He nails it on both his observations.

Even if he wasn't correct, trying to show bias of some sort is the least promising alternative we have. Why?

1. In some proof scenarios it would require you to get some official to admit his/her bias or to somehow climb into his/her mind to find the bias yourself ...

Not likely. ;-)

2. If you go for statistical aggregates, it begs the opposition to insist (correctly) that you must eliminate all other possible ways to account for the aggregate differences before you can win the point on the basis of there being no explanation left but bias ...

Not likely.

We should treat bias (which probably actually is present ... it's just not provable) as a simple statistical artifact of a system that presumes inequality (i.e., under the current system SOMEONE is going to lose ... that someone is called the NCP ... and that someone loses 90% -- or whatever -- of the time).

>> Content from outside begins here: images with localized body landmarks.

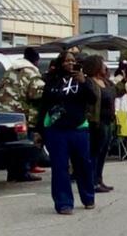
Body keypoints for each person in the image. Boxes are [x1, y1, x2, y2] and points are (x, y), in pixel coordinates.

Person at [35, 50, 96, 215]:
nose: (70, 63)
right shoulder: (52, 81)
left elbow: (93, 99)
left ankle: (88, 197)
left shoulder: (82, 80)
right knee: (60, 167)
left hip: (78, 128)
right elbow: (44, 107)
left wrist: (83, 82)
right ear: (60, 63)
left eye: (73, 61)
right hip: (57, 130)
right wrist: (39, 130)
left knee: (83, 164)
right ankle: (64, 203)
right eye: (67, 61)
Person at [0, 46, 47, 182]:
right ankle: (22, 172)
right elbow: (36, 93)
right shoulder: (30, 72)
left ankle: (12, 172)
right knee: (25, 142)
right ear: (36, 61)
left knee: (13, 144)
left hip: (5, 111)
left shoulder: (10, 70)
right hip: (21, 112)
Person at [83, 56, 117, 193]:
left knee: (103, 152)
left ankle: (99, 179)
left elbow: (116, 92)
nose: (105, 67)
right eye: (103, 65)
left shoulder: (106, 82)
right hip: (97, 122)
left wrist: (125, 79)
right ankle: (92, 181)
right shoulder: (90, 82)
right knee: (95, 152)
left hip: (108, 121)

The way to argue this isn't bias, it's fundamental rights that find specific protections in the Constitution (which is a body of common law in the UK scenario). There are two fundamental rights implicated:

1. The fundamental right to parent your children.

2. The fundamental right to a fair trial -- which none of us are getting under a Preponderance evidentiary standard. The implicated right requires a Clear & Convincing evidentiary standard. This means that there's not only a Procedural Due Process hole in the proceedings, the trial itself is fundamentally unfair and deprives you of your fundamental right to fundamental fairness.